Ángel Cerviño nasceu em Lezoce, Sarria, na Espanha, em 1956. Poeta, escritor, artista plástico e comissário de exposições, é um dos mais conceituados artistas galegos de sua geração. Ganhou o XV Prêmio de Poesia Cidade de Mérida. É autor de textos críticos sobre as novas práticas artísticas e, diferentes catálogos e publicações.

ESTADO DE SÍTIO

Agora que descansa o veneno
Vislumbramos:
O que não é desconforto é canto.

CONCURSO DE PINTURA RÁPIDA

NOVA recompensa
PÓS descuido
PRÉ banco quebrado
HIPER apelido
ANTI ânimo

NOVO banhista
PÓS bangalô
PRÉ agitador
HIPER ventríloquo
ANTI explosivo

NOVA insônia
PÓS negligência
PRÉ sudário
HIPER abduzido
ANTI calma

NOVA candura
PÓS suicídio
PRÉ atenção
HIPER pequena valsa
ANTI ânsia

DUPLA VIDA

Conjecturas que parecem versos
E não são mais que enquetes ou pesquisas

Versos que parecem flores decimais
E não são mais que espaço ausente

Flores que parecem esconderijos para o fogo
E não são mais que um vão cristalizado de raivas

Fogos que parecem ninhos de palavras
E não são mais que espuma azeda da tarde

Palavras que parecem senhas
E não são mais que conjecturas os versos

ASSUNTOS INTERNOS

Quem quando ninguém vê não atira a primeira pedra?
Quem não acaricia o chifre do bisonte que encabeça a debandada?

Quem em um filme de terror não tenha rido?
Quem não sonha que alguém dorme enquanto os demais vigiliam?

Quem não se sentiu presa diante um terreno baldio?
Quem vê cair uma folha e não assovia sem olhar para o cachorro de outra pessoa?

Quem não vestiu o cadáver com uma roupa de mergulho?
Quem invoca um fantasma e depois não boceja dissimulado?

Quem ao urinar não faz cara de Capelão Militar?
Quem não caminha um trecho de costas para parecer mais instruído?

Quem não vira a manhã ao dobrar as esquinas?
Quem ouve a palavra verão e não manda levantar o braço com que saúda?

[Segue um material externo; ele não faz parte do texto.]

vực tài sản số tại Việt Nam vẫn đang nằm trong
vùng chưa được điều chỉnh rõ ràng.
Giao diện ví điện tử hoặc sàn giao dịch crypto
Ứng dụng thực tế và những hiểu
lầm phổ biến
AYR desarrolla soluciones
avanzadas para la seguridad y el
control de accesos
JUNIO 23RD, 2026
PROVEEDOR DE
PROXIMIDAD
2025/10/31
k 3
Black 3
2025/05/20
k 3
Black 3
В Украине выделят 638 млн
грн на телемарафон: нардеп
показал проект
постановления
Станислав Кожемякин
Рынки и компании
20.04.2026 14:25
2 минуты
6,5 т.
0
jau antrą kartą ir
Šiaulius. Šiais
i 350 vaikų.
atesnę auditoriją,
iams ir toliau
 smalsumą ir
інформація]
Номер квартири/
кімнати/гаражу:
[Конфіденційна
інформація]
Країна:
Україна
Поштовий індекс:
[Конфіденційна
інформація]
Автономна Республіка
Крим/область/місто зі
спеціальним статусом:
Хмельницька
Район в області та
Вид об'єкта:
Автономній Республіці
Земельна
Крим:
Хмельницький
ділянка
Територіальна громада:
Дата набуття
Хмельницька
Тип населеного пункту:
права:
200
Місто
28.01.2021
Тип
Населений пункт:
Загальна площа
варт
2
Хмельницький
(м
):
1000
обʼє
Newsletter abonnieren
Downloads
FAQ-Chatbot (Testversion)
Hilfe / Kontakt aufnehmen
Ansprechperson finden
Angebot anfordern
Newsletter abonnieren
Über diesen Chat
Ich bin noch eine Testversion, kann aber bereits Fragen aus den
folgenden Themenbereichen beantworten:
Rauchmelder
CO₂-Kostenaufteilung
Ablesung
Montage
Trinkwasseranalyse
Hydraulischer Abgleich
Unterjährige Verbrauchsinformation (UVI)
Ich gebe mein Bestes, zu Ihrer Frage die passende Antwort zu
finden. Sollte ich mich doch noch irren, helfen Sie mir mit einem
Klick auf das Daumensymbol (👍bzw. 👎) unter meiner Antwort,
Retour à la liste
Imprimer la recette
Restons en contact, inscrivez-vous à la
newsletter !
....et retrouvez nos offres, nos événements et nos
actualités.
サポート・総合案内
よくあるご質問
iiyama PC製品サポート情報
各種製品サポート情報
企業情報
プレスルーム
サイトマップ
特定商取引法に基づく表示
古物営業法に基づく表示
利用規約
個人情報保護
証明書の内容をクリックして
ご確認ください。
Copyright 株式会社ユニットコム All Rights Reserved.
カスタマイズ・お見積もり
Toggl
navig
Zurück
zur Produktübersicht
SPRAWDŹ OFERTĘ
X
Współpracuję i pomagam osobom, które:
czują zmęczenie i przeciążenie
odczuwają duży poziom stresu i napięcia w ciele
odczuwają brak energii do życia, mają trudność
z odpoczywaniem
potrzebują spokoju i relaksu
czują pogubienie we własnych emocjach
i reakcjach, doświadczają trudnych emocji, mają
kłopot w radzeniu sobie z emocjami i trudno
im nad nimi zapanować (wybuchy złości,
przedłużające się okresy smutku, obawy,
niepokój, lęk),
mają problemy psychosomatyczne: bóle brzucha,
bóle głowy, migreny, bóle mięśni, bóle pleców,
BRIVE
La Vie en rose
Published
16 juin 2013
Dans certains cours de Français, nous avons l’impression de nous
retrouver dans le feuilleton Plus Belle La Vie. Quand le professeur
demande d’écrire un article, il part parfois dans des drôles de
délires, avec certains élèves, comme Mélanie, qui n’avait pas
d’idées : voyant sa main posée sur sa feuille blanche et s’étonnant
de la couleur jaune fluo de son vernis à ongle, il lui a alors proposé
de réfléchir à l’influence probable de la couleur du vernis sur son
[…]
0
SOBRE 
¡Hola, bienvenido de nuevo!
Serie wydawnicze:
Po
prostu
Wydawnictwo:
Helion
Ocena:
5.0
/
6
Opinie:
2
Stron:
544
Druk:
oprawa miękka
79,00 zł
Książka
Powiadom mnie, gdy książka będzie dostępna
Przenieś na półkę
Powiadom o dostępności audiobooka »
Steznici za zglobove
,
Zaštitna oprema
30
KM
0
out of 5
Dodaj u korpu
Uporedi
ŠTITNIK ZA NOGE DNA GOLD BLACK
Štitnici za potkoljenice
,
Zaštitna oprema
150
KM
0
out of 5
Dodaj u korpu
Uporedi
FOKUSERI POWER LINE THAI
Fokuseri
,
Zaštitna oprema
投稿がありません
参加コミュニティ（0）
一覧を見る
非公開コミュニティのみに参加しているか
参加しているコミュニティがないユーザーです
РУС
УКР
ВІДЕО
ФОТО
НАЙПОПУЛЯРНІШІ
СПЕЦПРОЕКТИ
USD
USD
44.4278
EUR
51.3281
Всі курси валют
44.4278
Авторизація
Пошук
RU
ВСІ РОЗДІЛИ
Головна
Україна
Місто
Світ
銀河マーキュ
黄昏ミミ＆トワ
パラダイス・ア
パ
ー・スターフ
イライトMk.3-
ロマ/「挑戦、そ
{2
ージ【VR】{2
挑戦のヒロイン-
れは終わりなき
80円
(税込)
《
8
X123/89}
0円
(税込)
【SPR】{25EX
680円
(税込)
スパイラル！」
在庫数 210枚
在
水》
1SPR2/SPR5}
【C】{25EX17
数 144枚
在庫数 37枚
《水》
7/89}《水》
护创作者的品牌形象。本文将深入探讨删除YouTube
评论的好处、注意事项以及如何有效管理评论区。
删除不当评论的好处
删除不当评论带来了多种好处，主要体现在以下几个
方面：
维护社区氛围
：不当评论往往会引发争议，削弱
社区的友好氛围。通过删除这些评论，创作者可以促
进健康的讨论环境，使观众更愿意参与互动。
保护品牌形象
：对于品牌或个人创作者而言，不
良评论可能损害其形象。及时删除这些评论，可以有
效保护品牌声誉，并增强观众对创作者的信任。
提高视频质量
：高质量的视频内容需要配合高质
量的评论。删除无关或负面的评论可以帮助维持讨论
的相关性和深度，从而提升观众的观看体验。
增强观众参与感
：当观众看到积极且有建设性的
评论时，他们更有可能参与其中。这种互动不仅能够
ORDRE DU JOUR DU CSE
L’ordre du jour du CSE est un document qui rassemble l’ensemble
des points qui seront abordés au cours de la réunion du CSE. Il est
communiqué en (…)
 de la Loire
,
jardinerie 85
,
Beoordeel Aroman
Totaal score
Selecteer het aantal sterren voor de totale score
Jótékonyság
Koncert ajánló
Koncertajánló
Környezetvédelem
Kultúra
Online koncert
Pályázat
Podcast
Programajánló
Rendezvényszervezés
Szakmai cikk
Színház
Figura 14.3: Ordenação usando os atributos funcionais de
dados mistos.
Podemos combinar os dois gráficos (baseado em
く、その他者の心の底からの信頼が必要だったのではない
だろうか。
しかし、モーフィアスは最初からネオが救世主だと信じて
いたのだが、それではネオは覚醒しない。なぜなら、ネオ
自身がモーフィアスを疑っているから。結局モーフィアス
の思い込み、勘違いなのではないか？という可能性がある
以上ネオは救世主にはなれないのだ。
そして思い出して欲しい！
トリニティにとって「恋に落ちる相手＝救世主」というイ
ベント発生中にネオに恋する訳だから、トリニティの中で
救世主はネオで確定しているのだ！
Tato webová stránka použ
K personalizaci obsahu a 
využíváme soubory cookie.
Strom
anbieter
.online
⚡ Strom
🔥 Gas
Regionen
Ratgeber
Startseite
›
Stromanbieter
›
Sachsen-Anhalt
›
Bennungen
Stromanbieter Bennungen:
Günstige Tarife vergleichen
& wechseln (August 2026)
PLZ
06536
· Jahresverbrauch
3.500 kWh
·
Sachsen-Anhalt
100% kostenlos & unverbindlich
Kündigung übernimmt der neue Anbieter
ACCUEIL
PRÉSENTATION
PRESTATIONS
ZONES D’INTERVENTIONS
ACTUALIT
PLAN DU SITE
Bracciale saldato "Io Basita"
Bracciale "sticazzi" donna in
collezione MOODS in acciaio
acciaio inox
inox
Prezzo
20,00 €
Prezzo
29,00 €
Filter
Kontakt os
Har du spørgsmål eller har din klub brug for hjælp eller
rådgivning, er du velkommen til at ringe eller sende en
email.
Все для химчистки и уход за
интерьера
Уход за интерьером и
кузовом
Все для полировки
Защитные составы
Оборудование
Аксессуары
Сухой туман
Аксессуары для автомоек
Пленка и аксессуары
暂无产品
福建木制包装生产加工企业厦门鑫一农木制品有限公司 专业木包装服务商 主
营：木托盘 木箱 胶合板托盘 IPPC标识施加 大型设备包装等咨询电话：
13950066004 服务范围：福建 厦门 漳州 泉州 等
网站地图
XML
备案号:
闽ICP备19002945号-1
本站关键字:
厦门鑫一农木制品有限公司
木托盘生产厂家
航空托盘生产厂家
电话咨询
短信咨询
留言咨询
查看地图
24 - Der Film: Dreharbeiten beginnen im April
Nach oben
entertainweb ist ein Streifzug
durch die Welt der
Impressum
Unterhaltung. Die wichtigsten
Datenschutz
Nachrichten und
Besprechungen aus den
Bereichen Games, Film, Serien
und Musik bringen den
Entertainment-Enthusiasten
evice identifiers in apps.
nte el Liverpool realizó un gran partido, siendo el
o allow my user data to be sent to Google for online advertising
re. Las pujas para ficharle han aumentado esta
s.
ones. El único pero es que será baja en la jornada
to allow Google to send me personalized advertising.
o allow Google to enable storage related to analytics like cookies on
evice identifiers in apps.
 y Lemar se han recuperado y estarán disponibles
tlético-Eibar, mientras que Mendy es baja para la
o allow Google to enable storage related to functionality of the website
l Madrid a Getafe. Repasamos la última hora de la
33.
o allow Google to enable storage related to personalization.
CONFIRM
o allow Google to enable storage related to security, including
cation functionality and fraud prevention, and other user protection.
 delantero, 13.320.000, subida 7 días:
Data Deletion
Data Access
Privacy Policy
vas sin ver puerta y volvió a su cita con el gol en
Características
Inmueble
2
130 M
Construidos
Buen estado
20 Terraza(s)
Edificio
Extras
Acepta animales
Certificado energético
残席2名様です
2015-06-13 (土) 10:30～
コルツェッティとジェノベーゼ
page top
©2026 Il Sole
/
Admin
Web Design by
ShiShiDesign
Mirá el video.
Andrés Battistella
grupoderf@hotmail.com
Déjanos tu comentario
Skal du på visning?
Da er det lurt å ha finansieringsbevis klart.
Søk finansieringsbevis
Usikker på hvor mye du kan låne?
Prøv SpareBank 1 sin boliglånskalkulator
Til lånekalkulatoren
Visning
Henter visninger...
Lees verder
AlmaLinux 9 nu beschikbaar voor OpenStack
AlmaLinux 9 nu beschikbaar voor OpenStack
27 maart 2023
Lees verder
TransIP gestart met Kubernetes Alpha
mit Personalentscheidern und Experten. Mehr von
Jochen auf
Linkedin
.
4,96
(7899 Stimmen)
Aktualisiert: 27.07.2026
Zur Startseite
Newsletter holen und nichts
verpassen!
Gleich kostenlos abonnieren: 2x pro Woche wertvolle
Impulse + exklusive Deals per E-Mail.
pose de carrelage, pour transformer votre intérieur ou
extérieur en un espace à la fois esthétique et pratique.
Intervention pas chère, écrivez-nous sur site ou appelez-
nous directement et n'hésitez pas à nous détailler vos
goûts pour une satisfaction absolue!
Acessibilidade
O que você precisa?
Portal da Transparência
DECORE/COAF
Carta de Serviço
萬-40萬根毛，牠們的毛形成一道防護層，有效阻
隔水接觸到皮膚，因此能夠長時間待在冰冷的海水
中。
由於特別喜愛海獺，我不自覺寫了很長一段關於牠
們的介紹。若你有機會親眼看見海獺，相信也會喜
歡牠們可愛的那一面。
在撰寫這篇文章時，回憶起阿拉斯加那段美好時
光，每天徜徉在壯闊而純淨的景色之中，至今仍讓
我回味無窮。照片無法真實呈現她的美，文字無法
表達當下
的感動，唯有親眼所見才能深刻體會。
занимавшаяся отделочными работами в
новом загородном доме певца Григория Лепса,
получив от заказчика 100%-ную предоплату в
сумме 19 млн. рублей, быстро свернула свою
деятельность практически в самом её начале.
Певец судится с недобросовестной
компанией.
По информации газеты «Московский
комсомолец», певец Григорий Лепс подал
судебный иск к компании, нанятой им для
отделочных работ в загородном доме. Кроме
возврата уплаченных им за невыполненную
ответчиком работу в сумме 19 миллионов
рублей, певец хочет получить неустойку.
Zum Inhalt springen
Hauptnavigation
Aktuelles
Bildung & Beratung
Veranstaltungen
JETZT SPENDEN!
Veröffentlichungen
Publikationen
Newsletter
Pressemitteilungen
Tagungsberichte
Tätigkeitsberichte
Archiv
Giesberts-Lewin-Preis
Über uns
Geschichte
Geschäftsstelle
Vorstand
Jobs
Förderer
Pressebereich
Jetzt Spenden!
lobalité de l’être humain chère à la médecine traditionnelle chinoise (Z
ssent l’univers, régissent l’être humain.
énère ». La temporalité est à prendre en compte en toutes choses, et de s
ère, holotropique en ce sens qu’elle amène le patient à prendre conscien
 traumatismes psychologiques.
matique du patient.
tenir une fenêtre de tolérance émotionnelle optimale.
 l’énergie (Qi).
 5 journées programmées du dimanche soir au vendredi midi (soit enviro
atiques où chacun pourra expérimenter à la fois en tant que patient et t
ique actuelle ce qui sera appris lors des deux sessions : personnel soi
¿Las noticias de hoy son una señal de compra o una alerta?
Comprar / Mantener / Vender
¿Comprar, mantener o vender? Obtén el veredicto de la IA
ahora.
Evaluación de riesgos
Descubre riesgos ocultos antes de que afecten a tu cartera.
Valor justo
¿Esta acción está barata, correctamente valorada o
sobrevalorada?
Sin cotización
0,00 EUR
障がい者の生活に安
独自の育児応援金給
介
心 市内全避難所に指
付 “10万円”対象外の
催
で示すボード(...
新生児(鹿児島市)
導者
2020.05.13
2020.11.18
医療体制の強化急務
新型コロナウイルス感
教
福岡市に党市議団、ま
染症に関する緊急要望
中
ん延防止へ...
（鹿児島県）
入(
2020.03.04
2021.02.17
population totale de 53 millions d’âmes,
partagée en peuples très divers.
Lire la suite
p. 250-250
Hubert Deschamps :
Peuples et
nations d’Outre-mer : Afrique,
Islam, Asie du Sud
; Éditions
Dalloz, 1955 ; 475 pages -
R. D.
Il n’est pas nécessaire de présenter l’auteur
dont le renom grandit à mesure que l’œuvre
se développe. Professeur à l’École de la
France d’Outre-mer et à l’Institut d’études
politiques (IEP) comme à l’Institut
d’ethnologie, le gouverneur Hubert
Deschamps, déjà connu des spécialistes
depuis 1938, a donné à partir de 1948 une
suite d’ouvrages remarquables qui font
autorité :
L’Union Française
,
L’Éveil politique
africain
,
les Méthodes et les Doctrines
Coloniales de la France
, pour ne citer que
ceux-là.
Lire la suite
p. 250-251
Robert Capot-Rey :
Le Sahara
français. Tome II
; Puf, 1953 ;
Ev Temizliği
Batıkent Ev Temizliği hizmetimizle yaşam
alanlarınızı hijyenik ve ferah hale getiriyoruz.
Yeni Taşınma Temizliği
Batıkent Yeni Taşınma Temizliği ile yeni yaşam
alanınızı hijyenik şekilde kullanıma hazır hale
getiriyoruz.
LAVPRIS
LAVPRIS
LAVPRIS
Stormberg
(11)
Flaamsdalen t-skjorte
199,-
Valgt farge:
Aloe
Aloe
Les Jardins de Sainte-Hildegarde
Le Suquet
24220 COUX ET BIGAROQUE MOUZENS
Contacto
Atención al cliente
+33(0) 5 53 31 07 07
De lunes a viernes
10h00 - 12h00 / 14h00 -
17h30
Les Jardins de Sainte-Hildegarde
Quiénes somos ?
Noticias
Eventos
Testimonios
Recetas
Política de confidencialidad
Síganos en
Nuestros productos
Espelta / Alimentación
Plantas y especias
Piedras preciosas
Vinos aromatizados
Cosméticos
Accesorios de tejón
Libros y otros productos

Quem não disse alguma vez isso é o final estou perdido?
– Três mulheres muito distantes sonharam comigo naquele dia.

(OFF THE RECORD)
19 formas de pronunciar amor

AS escuras
ANTE notário
BAIXA pressão
CABE uma fonte
COM pressa
CONTRA natura
DE forma inesperada
DESDE um veículo em marcha
EM um hotel barato
ENTRE a multidão de um estádio
INDO em direção a lugar algum
ATÉ entediar ao contrário
PARA sair do passo
POR previsão ou cálculo
COMO vão as coisas
SEM tirar a camisa
SOB pena de ser roubado
SOBRE a miséria do outro
TRÁS o orgasmo e o choro

AGENTE DUPLO (TESTE DE ADMISSÃO)

Fazer dinheiro – Para prevenir a mudança
Fazer tempo – (Locução fora de uso)
Fazer dano – Sem vocação nem deleite
Fazer malabarismo – Suplemento: pequenos saltos
Fazer o ridículo – Aceita-se como vício solitário
Fazer pouco caso – Dos claros monstros
Fazer como se tal coisa – Alquimia e/ou fofoca
Fazer propósito de emenda – Contribuir com zero sentimentos
Fazer algo de exercício – Ao menos pisque
Fazer pátria – Montando sobre uma cerca
Fazer amor – Com as pernas trocadas
Fazer o contrário – Em plena tormenta
Fazer a vítima – Para desiquilibrar o carrasco
Fazer de fantasma – Em uma convenção de dândis
Fazer ruído – Demasiado ruído
Fazer memória – Só se ler os lábios
Fazer greve de fome – Até que se perca a ânsia
Fazer uma declaração de princípios – Cantarolar as conclusões

Colecionar gestos inúteis – Machados votivos
.                                                No altar do desespero.

AS CONTA CLARAS

– Os escolares por dezenas
– As queixas por unidades
– Os amores com quebrados
– Os medos com decimais
– Por centenas as araras
– Os ratos por milhares
– Para o misantropo números primos
– Para os arquivos ordenados
– Papas e Reis com número romanos
– Para viajar somente números pares
– Para os gastos a raiz quadrada
– Para manifestantes os cardiais
– Contar com os dedos os passos mal dados.
– Por dúzias as oportunidades
– O desejo tende ao infinito
– Para o que apenas se vislumbre números irracionais.

*Poemas do livro “A Ave Fênix Só Caga Canela – E outros Poemas”, DVD Ediciones, 2009.